◆ Excerpted passage ◆
Authentication: This endpoint requires the same authentication as all other API routes (X-API-Key header or session proxy headers).
Events pushed:
| Event type | Triggered by | Payload fields |
|---|
span:new | Span ingestion via /api/traces/spans | session_id, agent_name, server_name, tool_name, status, latency_ms |
health:check | Health check completion | server_name, status, latency_ms |
Connection behavior:
- Keepalive comments (
: keepalive) sent every 15 seconds to prevent proxy/load-balancer timeouts
- Maximum 200 concurrent clients — the 201st connection receives an
event: error and closes
- Each client has a 50-event buffer; if the client is slower than the event rate, the oldest event is dropped
- The browser
EventSource API reconnects automatically on disconnection
JavaScript example (browser)

[Collected data]
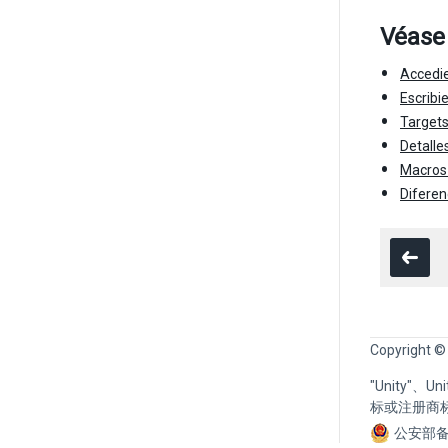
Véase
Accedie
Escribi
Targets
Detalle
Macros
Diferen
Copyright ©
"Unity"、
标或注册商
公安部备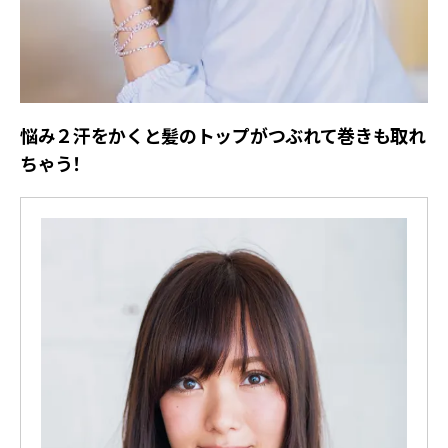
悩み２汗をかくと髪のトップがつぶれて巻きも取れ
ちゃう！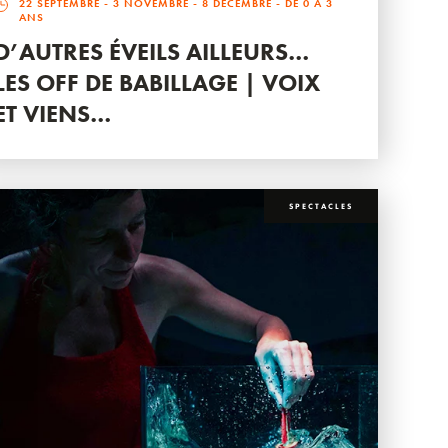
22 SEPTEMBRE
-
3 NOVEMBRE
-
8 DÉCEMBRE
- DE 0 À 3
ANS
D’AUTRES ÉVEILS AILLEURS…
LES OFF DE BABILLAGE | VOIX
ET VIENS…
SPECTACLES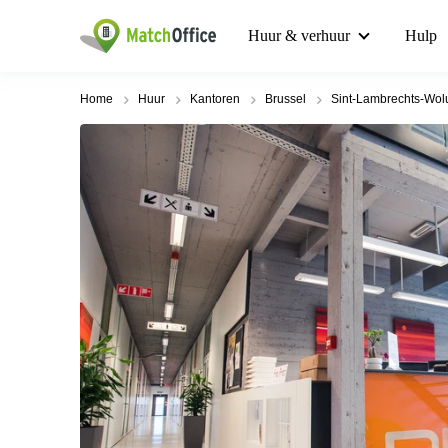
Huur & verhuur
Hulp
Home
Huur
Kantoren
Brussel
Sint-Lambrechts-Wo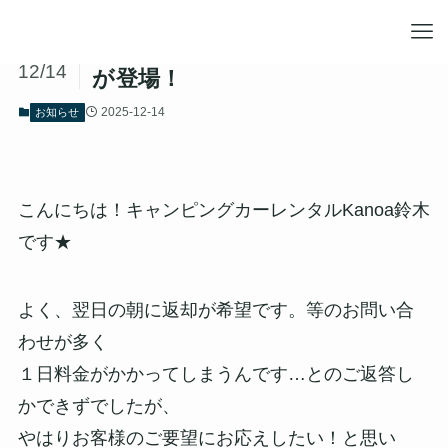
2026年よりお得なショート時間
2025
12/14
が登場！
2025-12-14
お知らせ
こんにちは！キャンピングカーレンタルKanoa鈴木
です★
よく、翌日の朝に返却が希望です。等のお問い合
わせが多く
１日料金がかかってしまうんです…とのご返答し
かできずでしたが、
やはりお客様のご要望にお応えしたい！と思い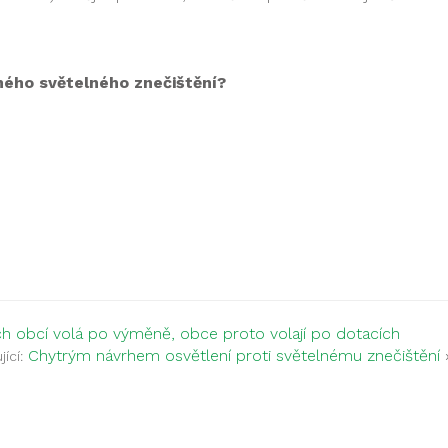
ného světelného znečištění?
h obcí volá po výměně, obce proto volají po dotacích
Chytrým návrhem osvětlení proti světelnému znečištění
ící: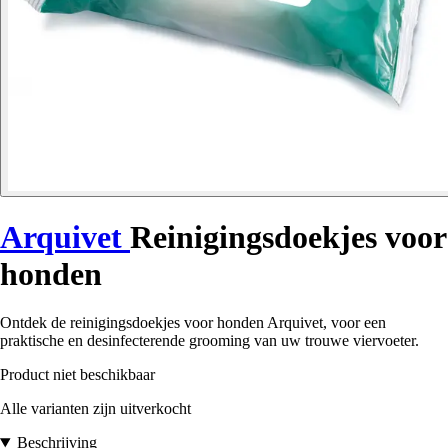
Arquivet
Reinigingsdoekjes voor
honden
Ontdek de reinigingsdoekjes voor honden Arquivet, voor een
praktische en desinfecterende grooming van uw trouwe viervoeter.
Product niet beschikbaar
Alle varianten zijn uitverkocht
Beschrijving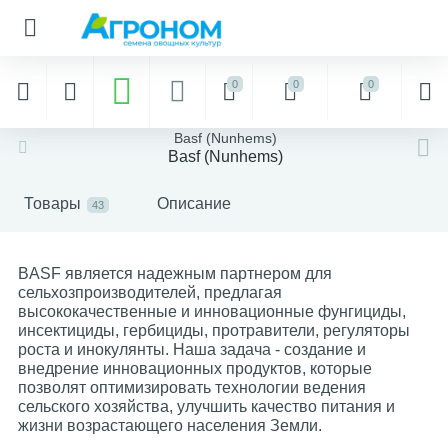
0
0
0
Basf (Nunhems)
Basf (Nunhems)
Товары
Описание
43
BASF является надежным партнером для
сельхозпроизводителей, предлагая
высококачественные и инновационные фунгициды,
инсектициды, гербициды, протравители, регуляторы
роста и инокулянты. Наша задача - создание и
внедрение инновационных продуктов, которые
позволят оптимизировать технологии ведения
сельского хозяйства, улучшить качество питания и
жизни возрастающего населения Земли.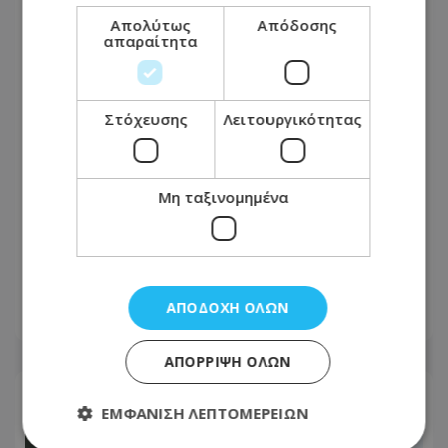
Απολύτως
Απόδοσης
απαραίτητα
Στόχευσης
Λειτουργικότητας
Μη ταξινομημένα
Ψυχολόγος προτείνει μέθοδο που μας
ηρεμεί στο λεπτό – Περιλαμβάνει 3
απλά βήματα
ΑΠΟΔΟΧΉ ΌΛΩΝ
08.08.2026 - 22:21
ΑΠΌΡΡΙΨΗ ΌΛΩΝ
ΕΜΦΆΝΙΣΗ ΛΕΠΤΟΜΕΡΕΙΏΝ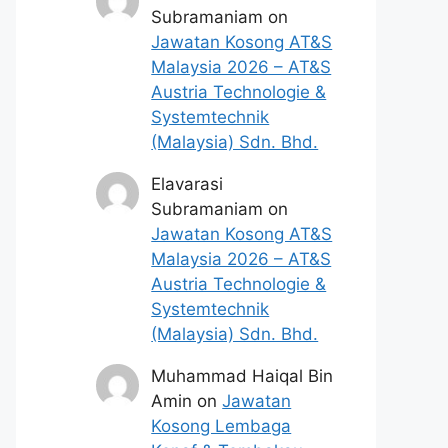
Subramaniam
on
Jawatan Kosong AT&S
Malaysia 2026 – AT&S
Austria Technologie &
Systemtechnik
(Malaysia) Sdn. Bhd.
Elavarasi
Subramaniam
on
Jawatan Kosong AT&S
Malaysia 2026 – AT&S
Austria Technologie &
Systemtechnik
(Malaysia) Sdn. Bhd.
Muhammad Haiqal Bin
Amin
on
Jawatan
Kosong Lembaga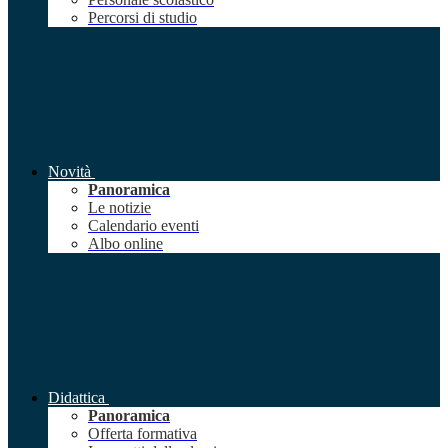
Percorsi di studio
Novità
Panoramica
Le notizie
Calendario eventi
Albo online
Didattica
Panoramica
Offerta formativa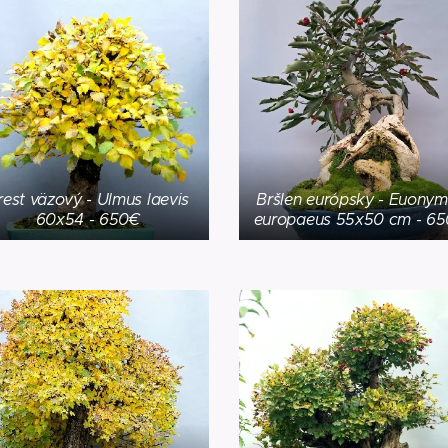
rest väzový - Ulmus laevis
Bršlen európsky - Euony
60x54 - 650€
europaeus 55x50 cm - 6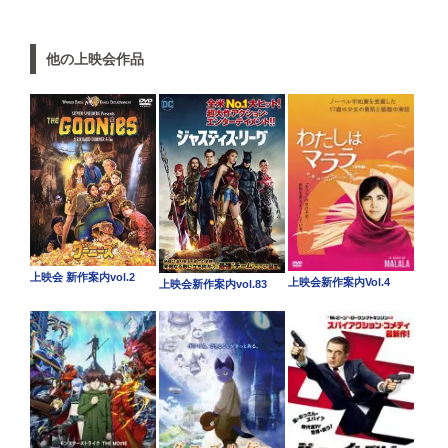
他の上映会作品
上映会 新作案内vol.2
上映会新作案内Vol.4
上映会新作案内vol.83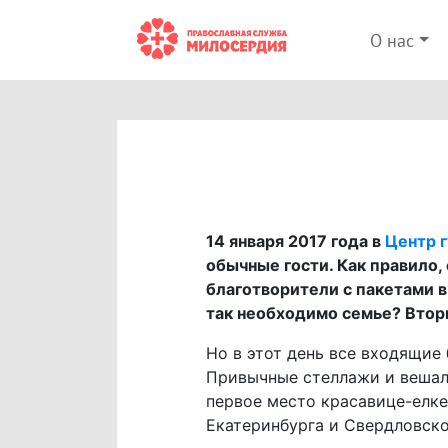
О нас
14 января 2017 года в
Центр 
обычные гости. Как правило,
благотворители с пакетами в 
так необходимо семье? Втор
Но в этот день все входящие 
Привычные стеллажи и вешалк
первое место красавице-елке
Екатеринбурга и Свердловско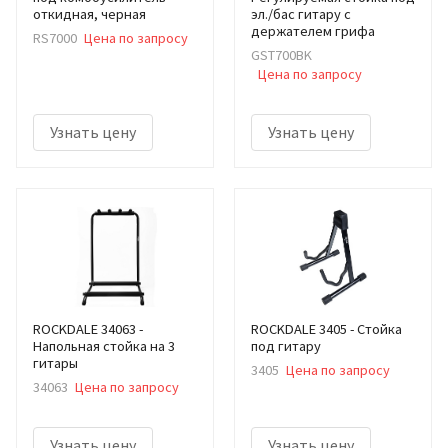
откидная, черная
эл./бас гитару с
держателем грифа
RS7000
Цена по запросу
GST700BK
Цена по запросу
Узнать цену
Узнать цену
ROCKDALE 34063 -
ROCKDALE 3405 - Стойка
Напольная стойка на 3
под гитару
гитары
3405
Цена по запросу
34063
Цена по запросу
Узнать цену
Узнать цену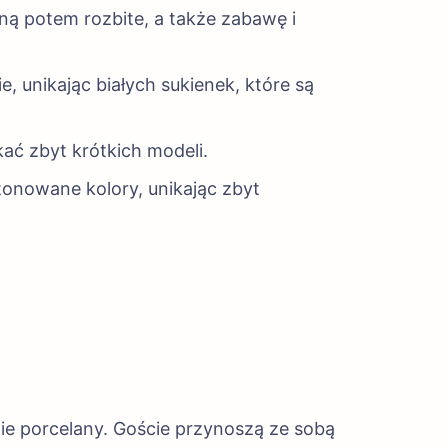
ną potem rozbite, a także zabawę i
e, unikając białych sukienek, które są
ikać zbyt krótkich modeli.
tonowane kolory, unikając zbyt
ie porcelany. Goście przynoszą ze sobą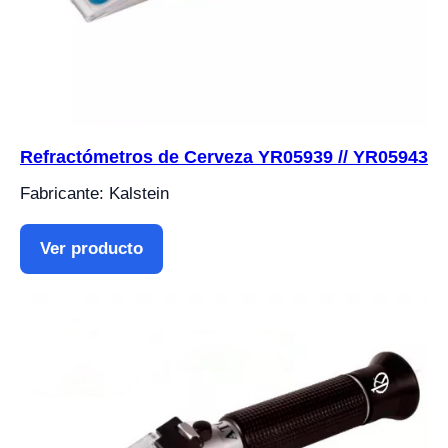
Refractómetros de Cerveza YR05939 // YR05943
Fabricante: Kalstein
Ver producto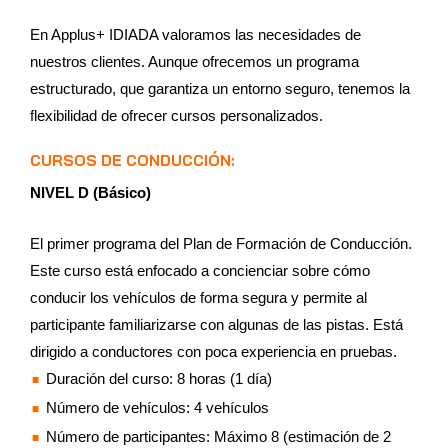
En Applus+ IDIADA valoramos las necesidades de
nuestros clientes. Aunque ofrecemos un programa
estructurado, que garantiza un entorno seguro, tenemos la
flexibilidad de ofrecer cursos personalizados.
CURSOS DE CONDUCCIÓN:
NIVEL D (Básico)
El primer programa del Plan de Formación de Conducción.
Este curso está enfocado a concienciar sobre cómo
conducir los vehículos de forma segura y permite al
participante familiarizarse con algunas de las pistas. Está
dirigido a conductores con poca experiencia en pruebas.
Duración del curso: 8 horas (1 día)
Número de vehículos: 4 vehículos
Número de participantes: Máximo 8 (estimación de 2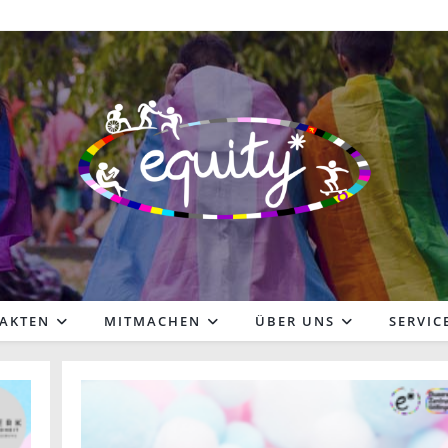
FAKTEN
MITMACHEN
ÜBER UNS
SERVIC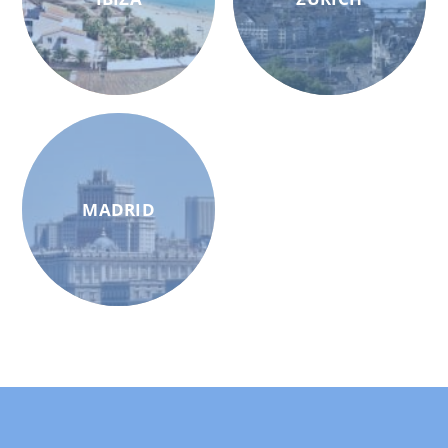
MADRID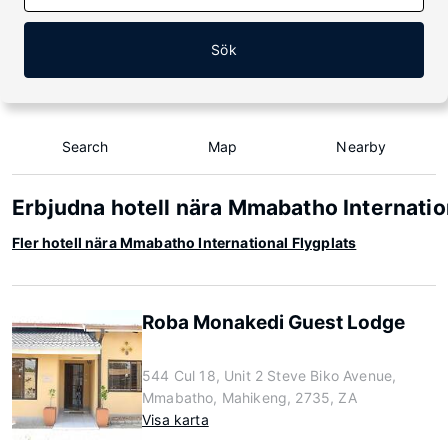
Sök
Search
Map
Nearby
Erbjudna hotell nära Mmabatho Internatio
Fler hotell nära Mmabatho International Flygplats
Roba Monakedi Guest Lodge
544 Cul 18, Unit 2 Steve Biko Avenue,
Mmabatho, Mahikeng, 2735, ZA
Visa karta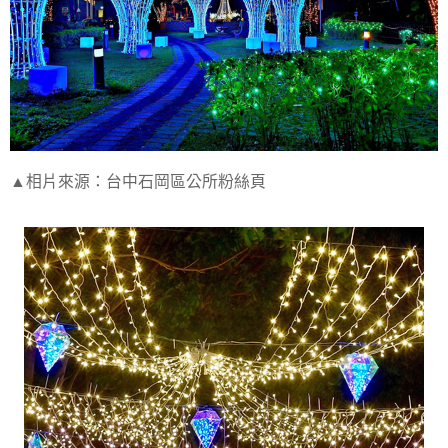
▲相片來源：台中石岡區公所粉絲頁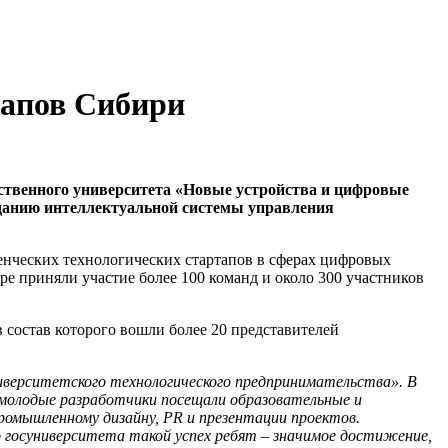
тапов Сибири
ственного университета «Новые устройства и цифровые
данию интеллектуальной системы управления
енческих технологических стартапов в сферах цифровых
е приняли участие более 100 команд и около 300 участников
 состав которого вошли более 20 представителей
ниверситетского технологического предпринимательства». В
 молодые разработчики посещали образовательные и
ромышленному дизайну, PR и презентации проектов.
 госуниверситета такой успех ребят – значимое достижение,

◆ Exercise requirements ◆
1. Answer these questions from the event-streaming excerpt:
(a) How often are keepalive comments sent?
(b) What happens to the 201st connection?
(c) Which payload fields does a health:check event carry?
2. For each statement, say whether it agrees with the event-streaming excerpt, and quote the words that decide it:
(a) The endpoint uses different authentication from the other API routes.
(b) When a client is slower than the event rate, the newest event is dropped.
(c) A span:new event is triggered by span ingestion via /api/traces/spans.
3. Please write the next part of the event-streaming excerpt, picking up after its last line.
You will not need the material.

◆ Numbered answers ◆
1.
(a) Every 15 seconds.
(b) It receives an event: error and closes.
(c) server_name, status, latency_ms.

2.
(a) No: "This endpoint requires the same authentication as all other API routes"
(b) No: "the oldest event is dropped"
(c) Yes: "Span ingestion via /api/traces/spans"

3.
// Connect to the live event stream
const source = new EventSource("/api/proxy/live/events");
// Listen for new span ingestion events
source.addEventListener("span:new", (event) => {
const span = JSON.parse(event.data);
console.log(`[span:new] ${span.agent_name} -> ${span.server_name}/${span.tool_name}: ${span.status} (${span.latency_ms}ms)`);
// Example: update a dashboard counter
updateSpanCount(span);
});
// Listen for health check events
source.addEventListener("health:check", (event) => {
const check = JSON.parse(event.data);
console.log(`[health:check] ${check.server_name}: ${check.status} (${check.latency_ms}ms)`);
// Example: flash a status indicator
updateServerHealth(check);
});
// Handle connection errors
source.onerror = () => {
console.warn("SSE connection lost — EventSource will reconnect automatically");
};
When using the LangSight dashboard, the live event feed is connected automatically. The example above is for custom integrations or external dashboards that want to receive real-time events from LangSight.
Python example (httpx-sse)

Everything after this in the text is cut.